Passage:
%%
Specific Phase-Dependent Regulation of Runx Factor Functional Targets.

In principle, transcription factors stably expressed across a developmental stage transition like Runx1 + 3 might be expected to regulate their target genes similarly in both stages. However, among 312 Runx-dependent genes, only 61 (19%) were sensitive to Runx disruption at both stages in common. The targets of Runx inhibition showed even less overlap, as only 27 of 410 (6.5%) Runx-inhibited genes were sensitive in both (Fig. 5E and SI Appendix, Fig. S4E). The rest responded in stage-specific ways.

Runx-dependent and Runx-inhibited targets showed stage-specific responses to Runx deletion, whether they were developmentally increasing or decreasing in expression (Fig. 5E). The varied patterns argue against systematic detection biases, and RNA-seq tracks show the robustness of these effects (Fig. 5F and SI Appendix, Fig. S5). Many Runx-dependent targets showed stage-specific responses, including genes with key ongoing roles in T cell development (e.g., Tcf7, Thy1, Il2ra, and Cd5 [Cluster10], Phase1 sensitive only), while Ahr, Hdac4, and Hmgcs2 (Cluster12) were sensitive in Phase2 only (Fig. 5F and SI Appendix, Fig. S5 C and E; note scale changes between phases). Differentially stage-sensitive groups were especially obvious among the repression targets, as many Runx-inhibited genes were more up-regulated when Runx was removed in Phase1 (Fig. 5F and SI Appendix, Fig. S5D) (Cluster5 and Cluster7; e.g., Tal1, Sgk1, Meis1, Irf7, and Csf1), while others responded more in Phase2 (Cluster1 and Cluster9; Spi1, Pou2af1, Lyl1, CD34, Id1, and Id3) (Fig. 5F and SI Appendix, Fig. S5F). The stage-specific targets Tcf7 (Runx dependent only in Phase1 [Cluster10]) and Spi1 (PU.1; Runx inhibited only in Phase2 [Cluster1]) (Fig. 5F) have particularly important roles in T cell development. Thus, unexpectedly, a majority of both Runx-dependent and Runx-inhibited targets responded to Runx input selectively during specific developmental phases, often during expression changes, rather than for maintenance of a given expression level.
%%
Information shown:
%%
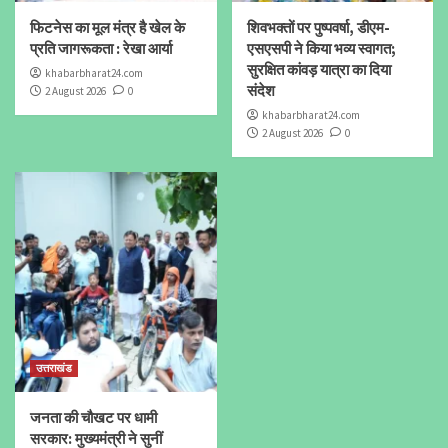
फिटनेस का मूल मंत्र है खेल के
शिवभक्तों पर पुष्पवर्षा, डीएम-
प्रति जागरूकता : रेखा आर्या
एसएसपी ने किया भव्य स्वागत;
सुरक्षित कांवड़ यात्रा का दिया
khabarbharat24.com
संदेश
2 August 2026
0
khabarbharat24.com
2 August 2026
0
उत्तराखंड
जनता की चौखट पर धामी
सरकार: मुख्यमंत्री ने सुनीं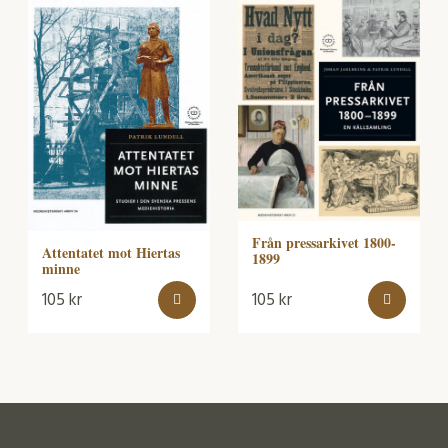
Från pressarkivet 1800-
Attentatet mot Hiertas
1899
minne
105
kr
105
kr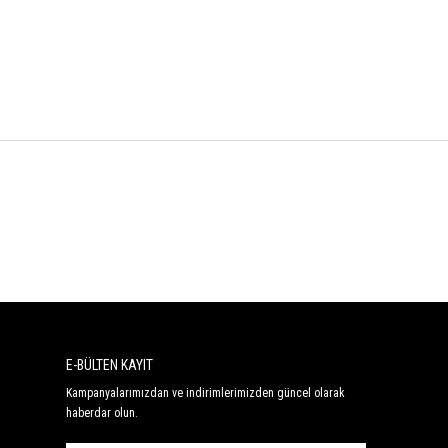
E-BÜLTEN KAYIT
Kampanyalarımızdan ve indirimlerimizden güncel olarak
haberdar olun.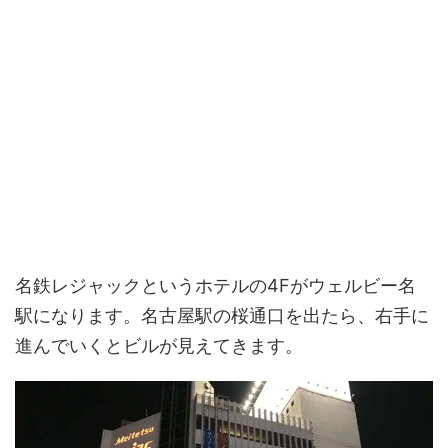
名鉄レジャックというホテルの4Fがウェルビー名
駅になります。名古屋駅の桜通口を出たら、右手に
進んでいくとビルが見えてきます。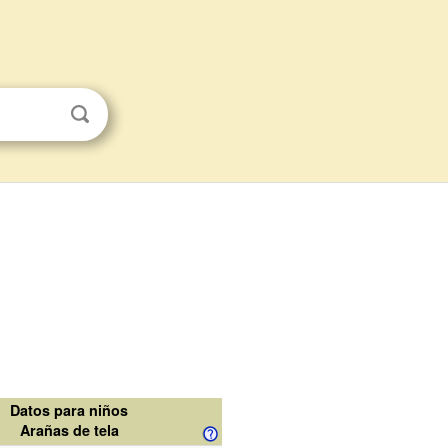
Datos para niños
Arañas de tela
%%
What to do:
A – According to the passage on Runx factor targets, how many of the 312 Runx-dependent genes were sensitive to Runx disruption at both stages?
B – Reproduce word for word the part of the passage on Runx factor targets from "In principle, transcription" up to and including "in stage-specific ways.".

Answers to each task:
A – 61 of them (19%).

B –
In principle, transcription factors stably expressed across a developmental stage transition like Runx1 + 3 might be expected to regulate their target genes similarly in both stages. However, among 312 Runx-dependent genes, only 61 (19%) were sensitive to Runx disruption at both stages in common. The targets of Runx inhibition showed even less overlap, as only 27 of 410 (6.5%) Runx-inhibited genes were sensitive in both (Fig. 5E and SI Appendix, Fig. S4E). The rest responded in stage-specific ways.